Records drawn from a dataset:
Content starts

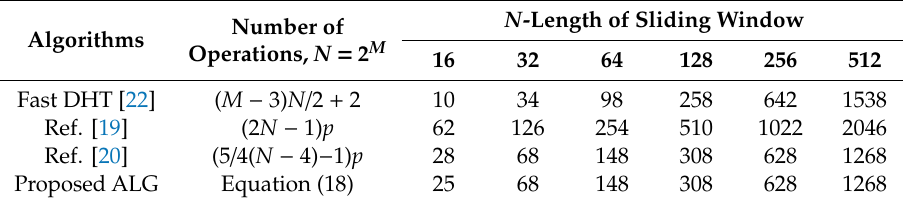
Table 2. Comparison of the tested algorithms with respect to multiplications for computing sliding DHT with p = 2.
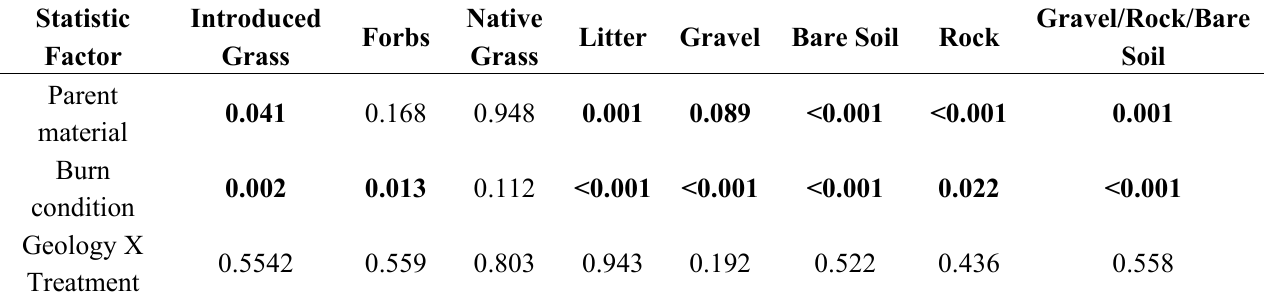
Table 5. Two factor analysis of variance comparison using parent material and burned/unburned treatment. The bold values are significant at α = 0.10.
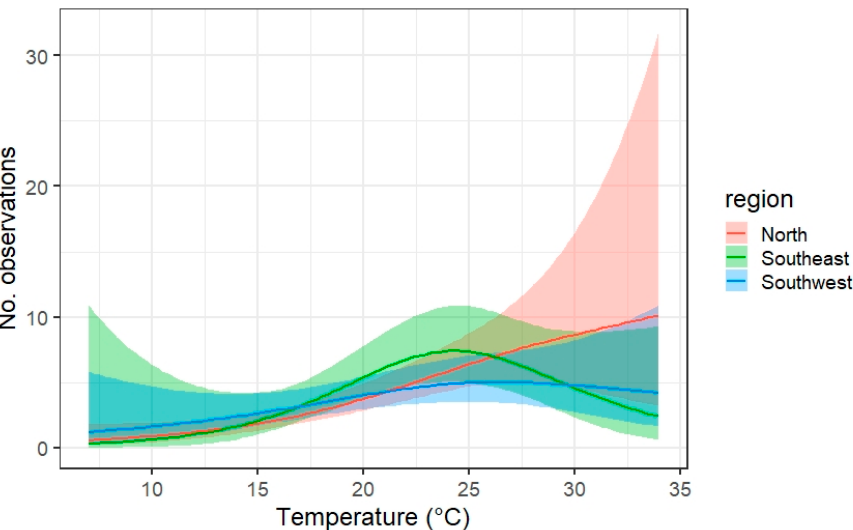
Figure 4. Temperature effect on the number of observations along a transect walk given for three regions. Model outcome is plotted as a line with the confidential interval as a ribbon, after taking into account the effect of the other variables in the model.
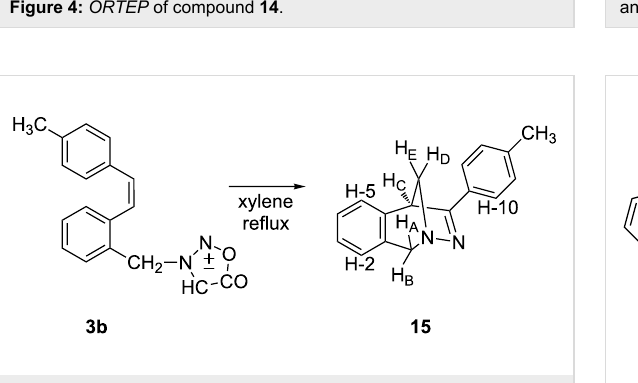
Figure 5: Proposed stereochemical pathway of sydnone ring ( CH – N ) and trans - and cis -stilbene ( α – β ).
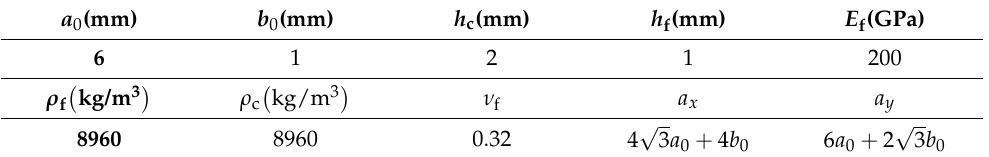
Table 1. Honeycomb sandwich panel parameters.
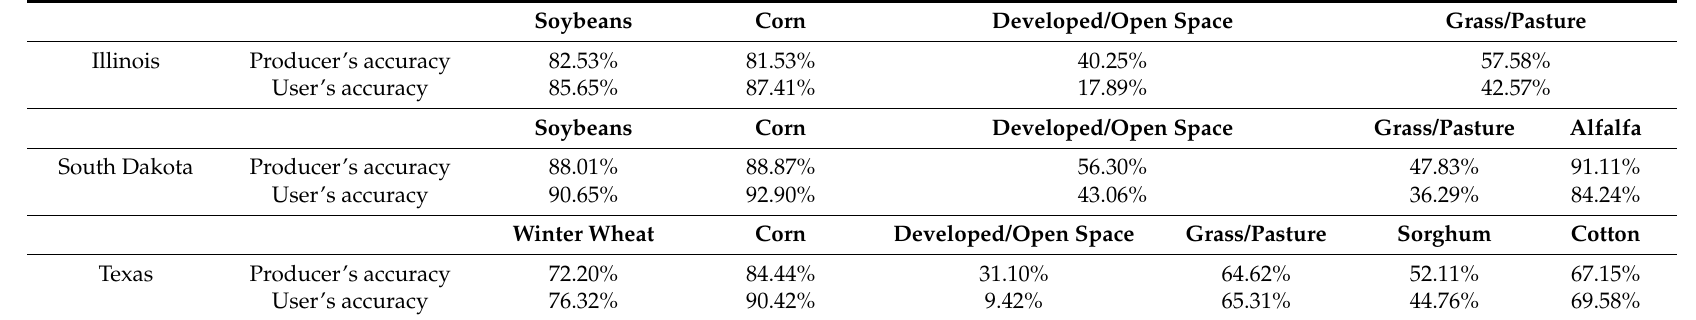
Table 6. Mean producer and user accuracies of classification based on LE-SAM-R+RF method.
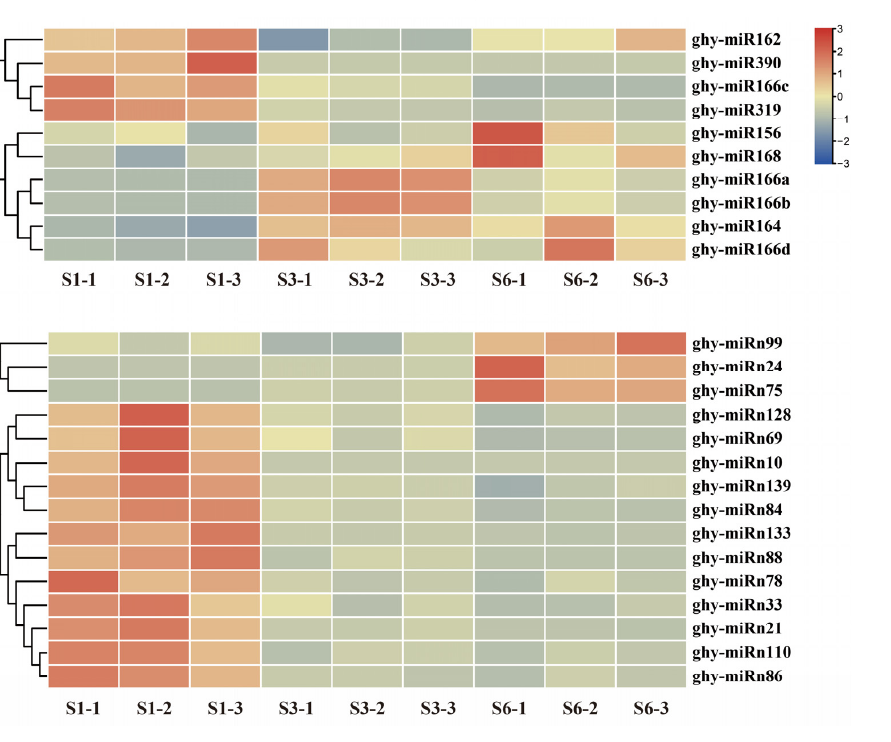
Figure 5. Heat map of differentially expressed miRNAs in gerbera. The miRNAs were clustered by hierarchical clustering according to their expression patterns during growth of ray florets. The expression levels are marked by color with red indicating upregulation and blue indicating downregulation.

Content ends

Work required
In the copy, include every record exactly and no pictures.

Task solution
Table 2. Comparison of the tested algorithms with respect to multiplications for computing sliding DHT with p = 2.
Table 5. Two factor analysis of variance comparison using parent material and burned/unburned treatment. The bold values are significant at α = 0.10.
Figure 4. Temperature effect on the number of observations along a transect walk given for three regions. Model outcome is plotted as a line with the confidential interval as a ribbon, after taking into account the effect of the other variables in the model.
Figure 5: Proposed stereochemical pathway of sydnone ring ( CH – N ) and trans - and cis -stilbene ( α – β ).
Table 1. Honeycomb sandwich panel parameters.
Table 6. Mean producer and user accuracies of classification based on LE-SAM-R+RF method.
Figure 5. Heat map of differentially expressed miRNAs in gerbera. The miRNAs were clustered by hierarchical clustering according to their expression patterns during growth of ray florets. The expression levels are marked by color with red indicating upregulation and blue indicating downregulation.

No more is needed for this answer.